Automatic Visual Tracking and Social Behaviour Analysis with Multiple Mice

Social interactions are made of complex behavioural actions that might be found in all mammalians, including humans and rodents. Recently, mouse models are increasingly being used in preclinical research to understand the biological basis of social-related pathologies or abnormalities. However, reliable and flexible automatic systems able to precisely quantify social behavioural interactions of multiple mice are still missing. Here, we present a system built on two components. A module able to accurately track the position of multiple interacting mice from videos, regardless of their fur colour or light settings, and a module that automatically characterise social and non-social behaviours. The behavioural analysis is obtained by deriving a new set of specialised spatio-temporal features from the tracker output. These features are further employed by a learning-by-example classifier, which predicts for each frame and for each mouse in the cage one of the behaviours learnt from the examples given by the experimenters. The system is validated on an extensive set of experimental trials involving multiple mice in an open arena. In a first evaluation we compare the classifier output with the independent evaluation of two human graders, obtaining comparable results.
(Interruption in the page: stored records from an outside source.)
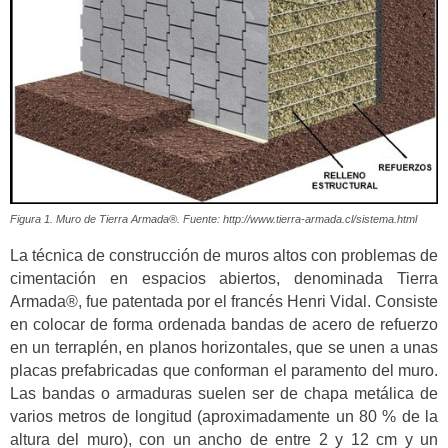
Figura 1. Muro de Tierra Armada®. Fuente: http://www.tierra-armada.cl/sistema.html
La técnica de construcción de muros altos con problemas de
cimentación en espacios abiertos, denominada Tierra
Armada®, fue patentada por el francés Henri Vidal. Consiste
en colocar de forma ordenada bandas de acero de refuerzo
en un terraplén, en planos horizontales, que se unen a unas
placas prefabricadas que conforman el paramento del muro.
Las bandas o armaduras suelen ser de chapa metálica de
varios metros de longitud (aproximadamente un 80 % de la
altura del muro), con un ancho de entre 2 y 12 cm y un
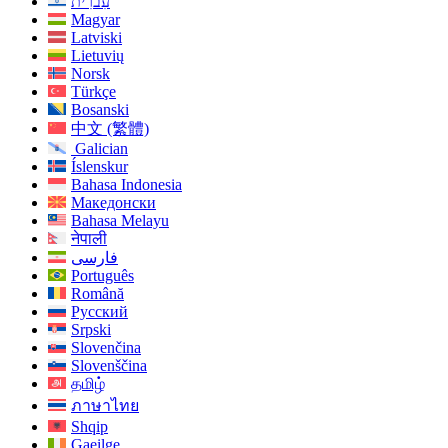
עִברִית
Magyar
Latviski
Lietuvių
Norsk
Türkçe
Bosanski
中文 (繁體)
Galician
Íslenskur
Bahasa Indonesia
Македонски
Bahasa Melayu
नेपाली
فارسی
Português
Română
Русский
Srpski
Slovenčina
Slovenščina
தமிழ்
ภาษาไทย
Shqip
Gaeilge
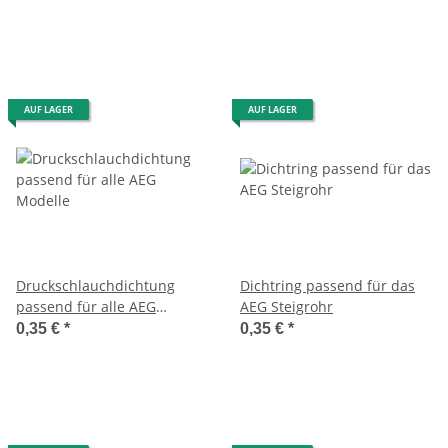
AUF LAGER
AUF LAGER
Druckschlauchdichtung
Dichtring passend für das
passend für alle AEG
AEG Steigrohr
Modelle
0,35 €
*
0,35 €
*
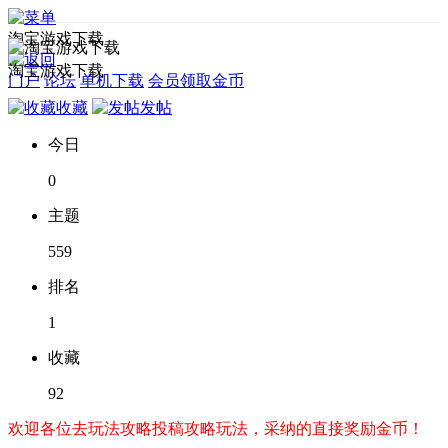
淘宝游戏下载
淘宝游戏下载
门户
论坛
单机下载
会员领取金币
收藏
发帖
今日
0
主题
559
排名
1
收藏
92
欢迎各位去玩法攻略投稿攻略玩法，采纳的直接奖励金币！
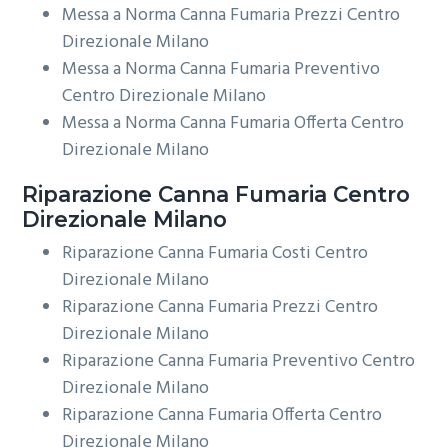
Messa a Norma Canna Fumaria Prezzi Centro
Direzionale Milano
Messa a Norma Canna Fumaria Preventivo
Centro Direzionale Milano
Messa a Norma Canna Fumaria Offerta Centro
Direzionale Milano
Riparazione
Canna Fumaria Centro
Direzionale Milano
Riparazione Canna Fumaria Costi Centro
Direzionale Milano
Riparazione Canna Fumaria Prezzi Centro
Direzionale Milano
Riparazione Canna Fumaria Preventivo Centro
Direzionale Milano
Riparazione Canna Fumaria Offerta Centro
Direzionale Milano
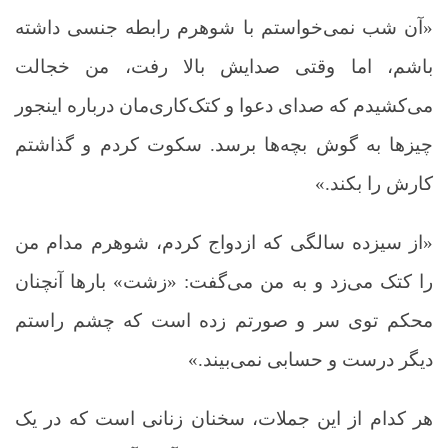
«آن شب نمی‌خواستم با شوهرم رابطه جنسی داشته
باشم، اما وقتی صدایش بالا رفت، من خجالت
می‌کشیدم که صدای دعوا و کتک‌کاری‌مان درباره اینجور
چیزها به گوش بچه‌ها برسد. سکوت کردم و گذاشتم
کارش را بکند.»
«از سیزده سالگی که ازدواج کردم، شوهرم مدام من
را کتک می‌زد و به من می‌گفت: «زشت» بارها آنچنان
محکم توی سر و صورتم زده است که چشم راستم
دیگر درست و حسابی نمی‌بیند.»
هر کدام از این جملات، سخنان زنانی است که در یک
Then, we show the applicability of our technique to multiple mice settings, using up to four interacting mice. The system is also compared with a solution recently proposed in the literature that, similarly to us, addresses the problem with a learning-by-examples approach. Finally, we further validated our automatic system to differentiate between C57B/6J (a commonly used reference inbred strain) and BTBR T+tf/J (a mouse model for autism spectrum disorders). Overall, these data demonstrate the validity and effectiveness of this new machine learning system in the detection of social and non-social behaviours in multiple (>2) interacting mice, and its versatility to deal with different experimental settings and scenarios.